Information supplied

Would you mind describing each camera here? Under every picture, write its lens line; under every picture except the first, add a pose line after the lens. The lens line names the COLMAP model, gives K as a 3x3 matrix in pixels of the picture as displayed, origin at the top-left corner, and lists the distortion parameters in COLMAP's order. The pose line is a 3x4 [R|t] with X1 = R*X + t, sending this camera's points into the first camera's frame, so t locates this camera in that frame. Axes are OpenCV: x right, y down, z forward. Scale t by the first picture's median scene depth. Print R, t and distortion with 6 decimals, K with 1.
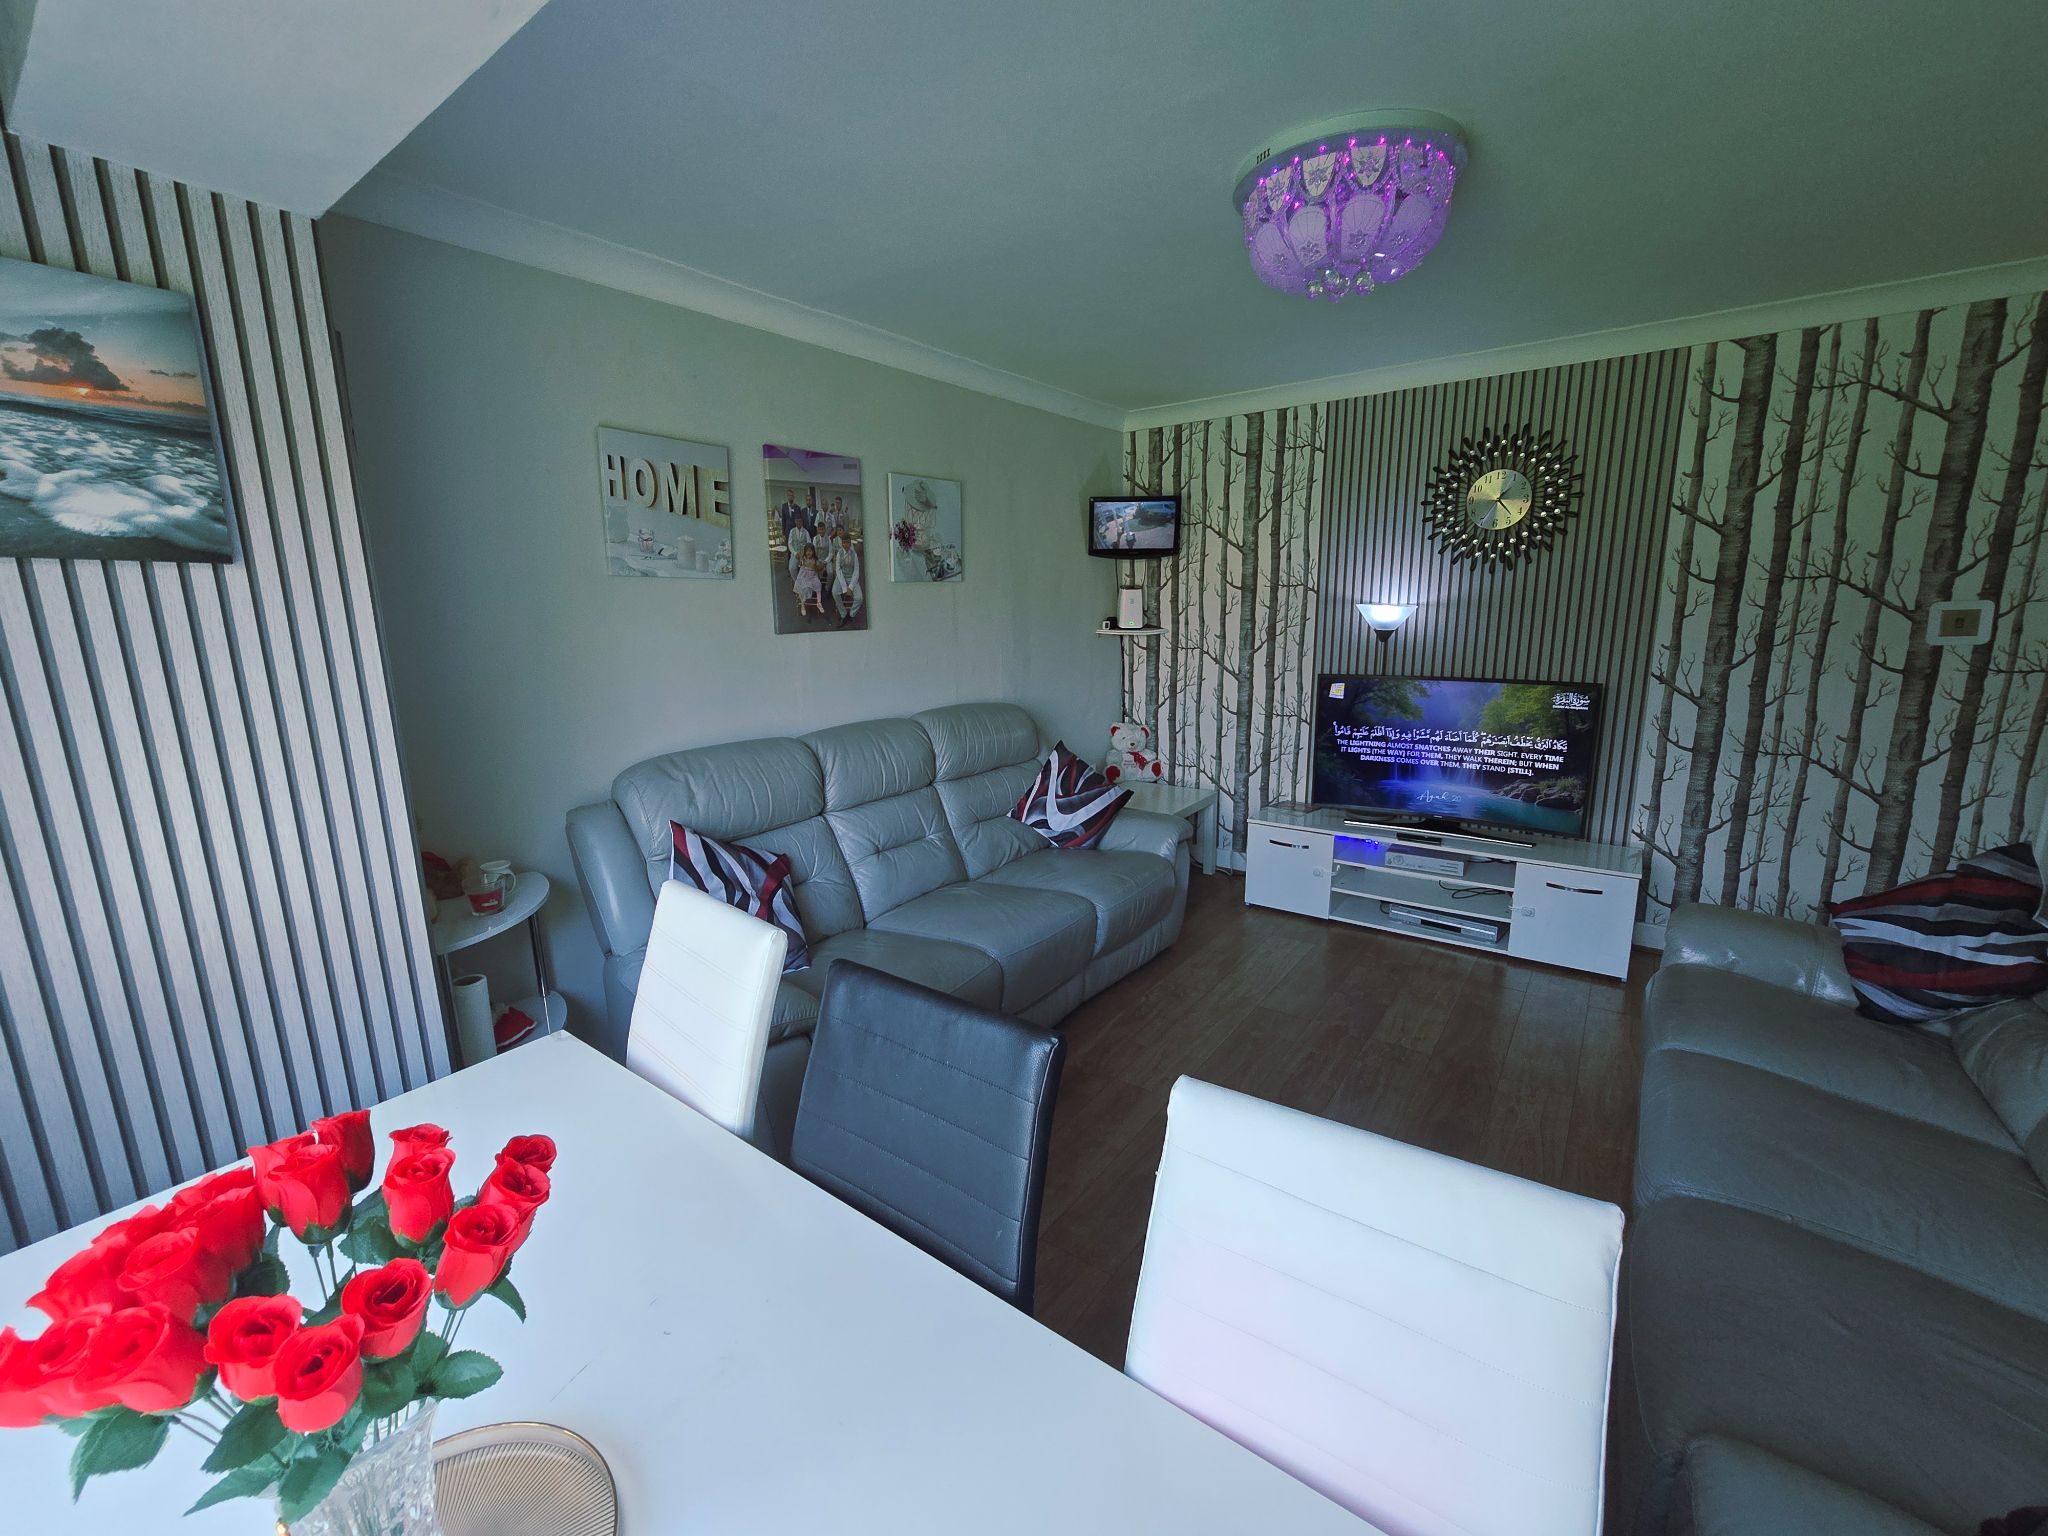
lens RADIAL K [[836.2, 0, 1020.7], [0, 836.2, 763.1], [0, 0, 1]] dist [-0.000008, 0.000224]
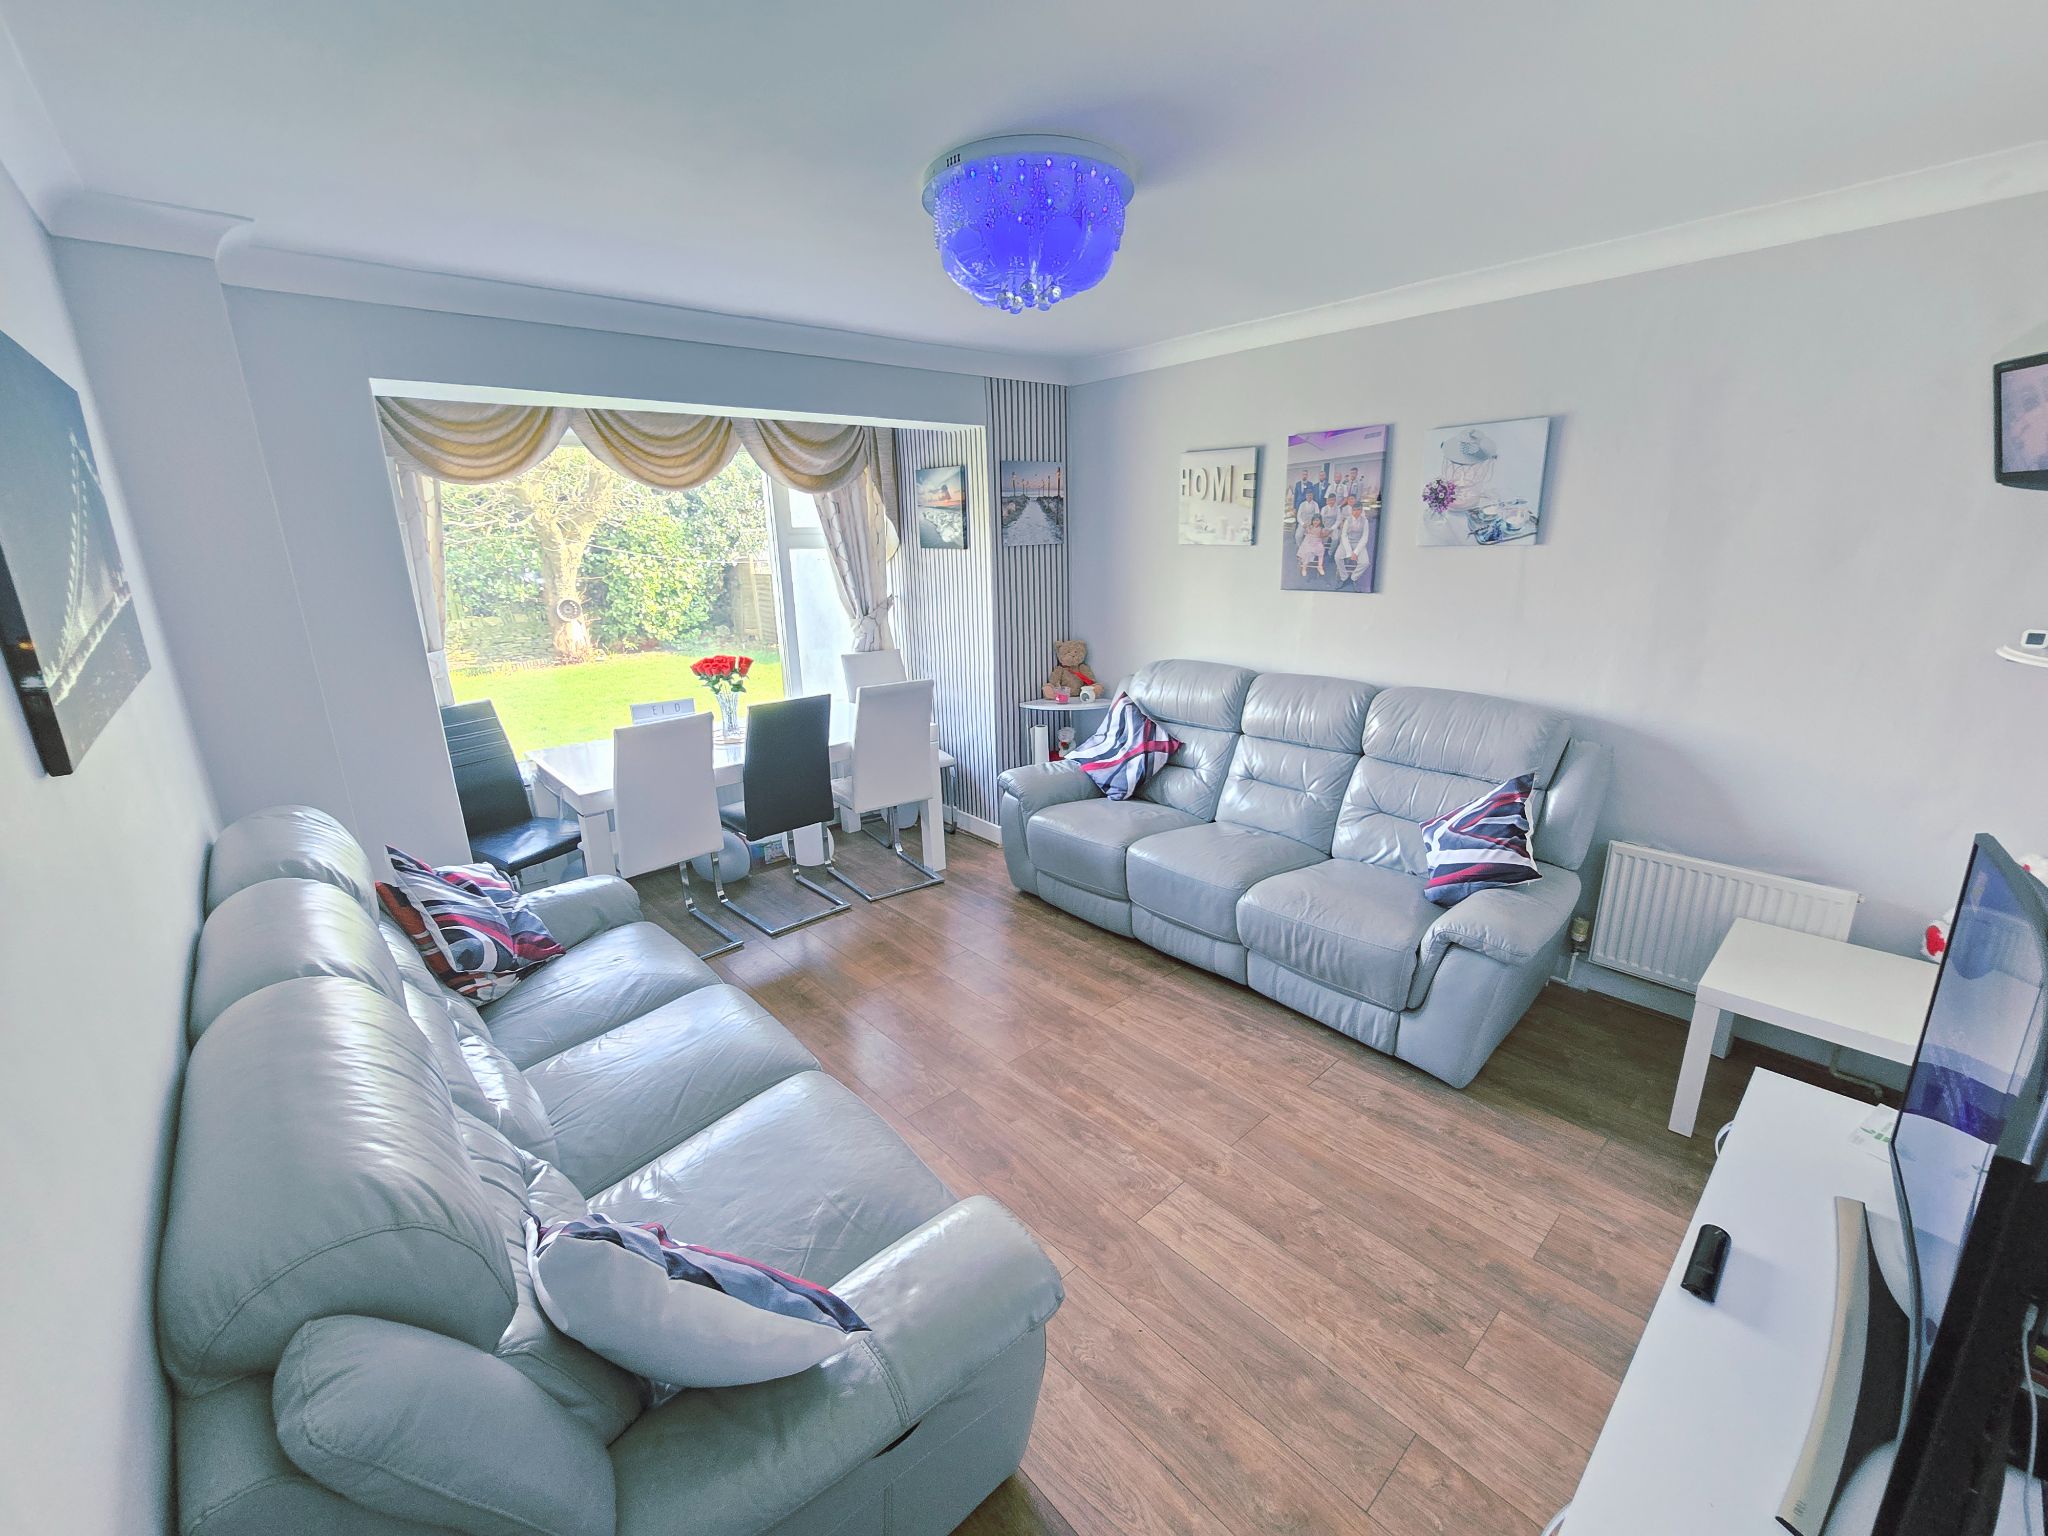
lens RADIAL K [[836.2, 0, 1026.5], [0, 836.2, 768.3], [0, 0, 1]] dist [-0.000008, 0.000224]
pose [[-0.193296, 0.286306, -0.938438, 1.005889], [-0.165911, 0.933164, 0.318871, -0.235135], [0.967011, 0.217333, -0.132876, 0.836902]]
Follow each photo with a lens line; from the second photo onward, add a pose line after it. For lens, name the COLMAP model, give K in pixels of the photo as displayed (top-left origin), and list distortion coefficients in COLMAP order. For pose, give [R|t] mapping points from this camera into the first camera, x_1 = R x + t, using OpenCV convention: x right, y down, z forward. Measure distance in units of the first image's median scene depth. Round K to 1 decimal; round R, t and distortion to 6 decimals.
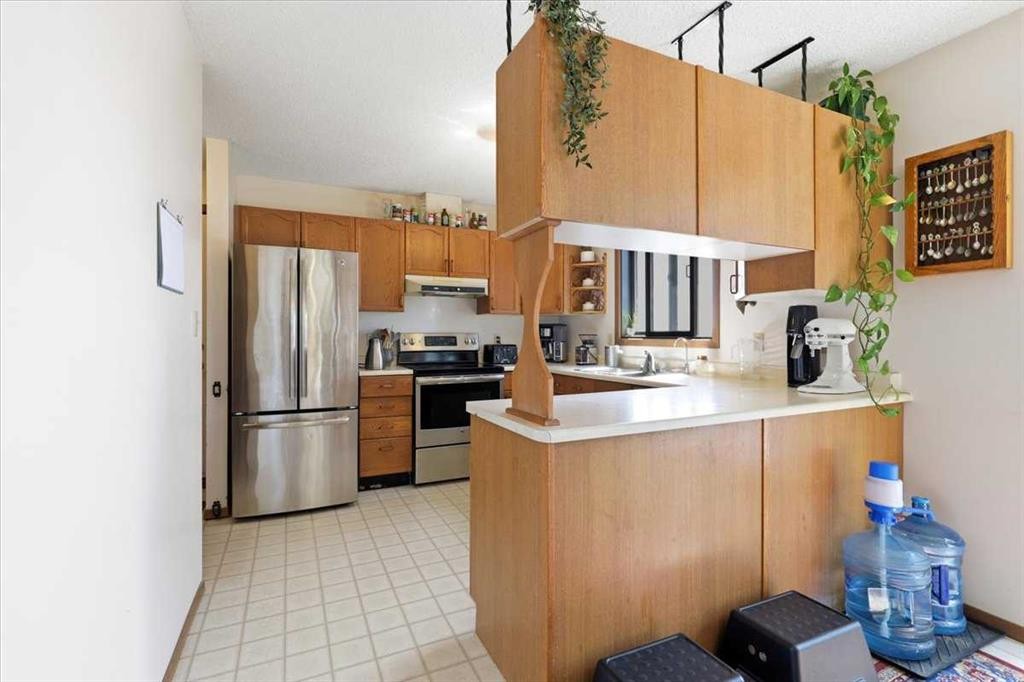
lens RADIAL K [[469.3, 0, 509.2], [0, 469.3, 337.8], [0, 0, 1]] dist [-0.001647, 0.000669]
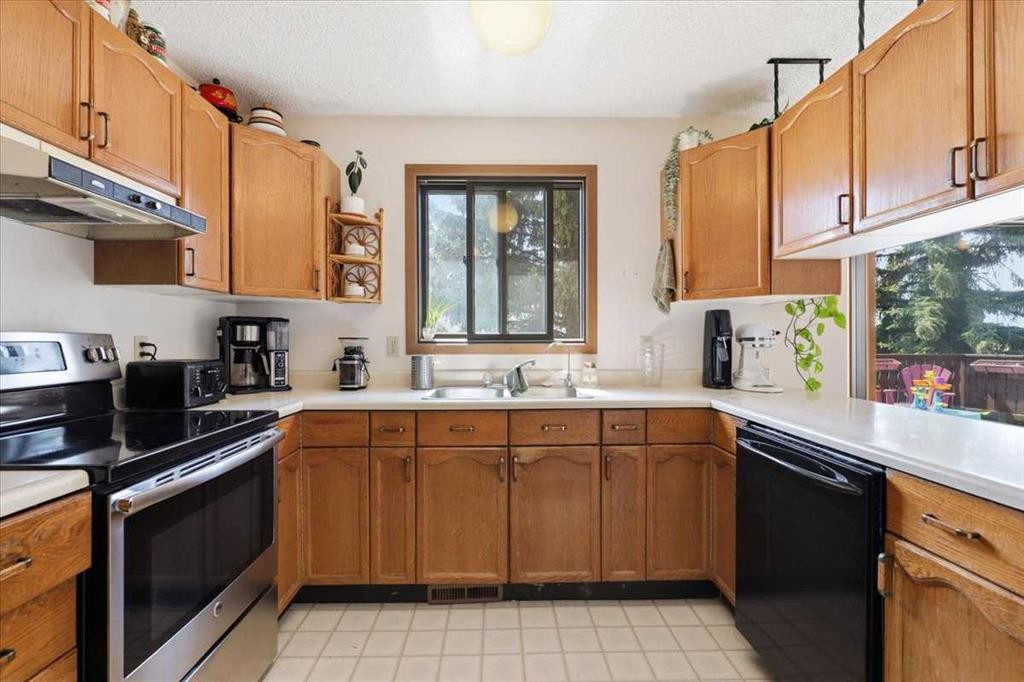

What needs to be done
Write the lines above as a JSON list of strings, one string per line, with blank lines left out. Leave the pictures out of the list.

Finished exercise
[
  "Would you mind describing each camera here? Under every picture, write its lens line; under every picture except the first, add a pose line after the lens. The lens line names the COLMAP model, gives K as a 3x3 matrix in pixels of the picture as displayed, origin at the top-left corner, and lists the distortion parameters in COLMAP's order. The pose line is a 3x4 [R|t] with X1 = R*X + t, sending this camera's points into the first camera's frame, so t locates this camera in that frame. Axes are OpenCV: x right, y down, z forward. Scale t by the first picture's median scene depth. Print R, t and distortion with 6 decimals, K with 1.",
  "lens RADIAL K [[836.2, 0, 1020.7], [0, 836.2, 763.1], [0, 0, 1]] dist [-0.000008, 0.000224]",
  "lens RADIAL K [[836.2, 0, 1026.5], [0, 836.2, 768.3], [0, 0, 1]] dist [-0.000008, 0.000224]",
  "pose [[-0.193296, 0.286306, -0.938438, 1.005889], [-0.165911, 0.933164, 0.318871, -0.235135], [0.967011, 0.217333, -0.132876, 0.836902]]",
  "Follow each photo with a lens line; from the second photo onward, add a pose line after it. For lens, name the COLMAP model, give K in pixels of the photo as displayed (top-left origin), and list distortion coefficients in COLMAP order. For pose, give [R|t] mapping points from this camera into the first camera, x_1 = R x + t, using OpenCV convention: x right, y down, z forward. Measure distance in units of the first image's median scene depth. Round K to 1 decimal; round R, t and distortion to 6 decimals.",
  "lens RADIAL K [[469.3, 0, 509.2], [0, 469.3, 337.8], [0, 0, 1]] dist [-0.001647, 0.000669]"
]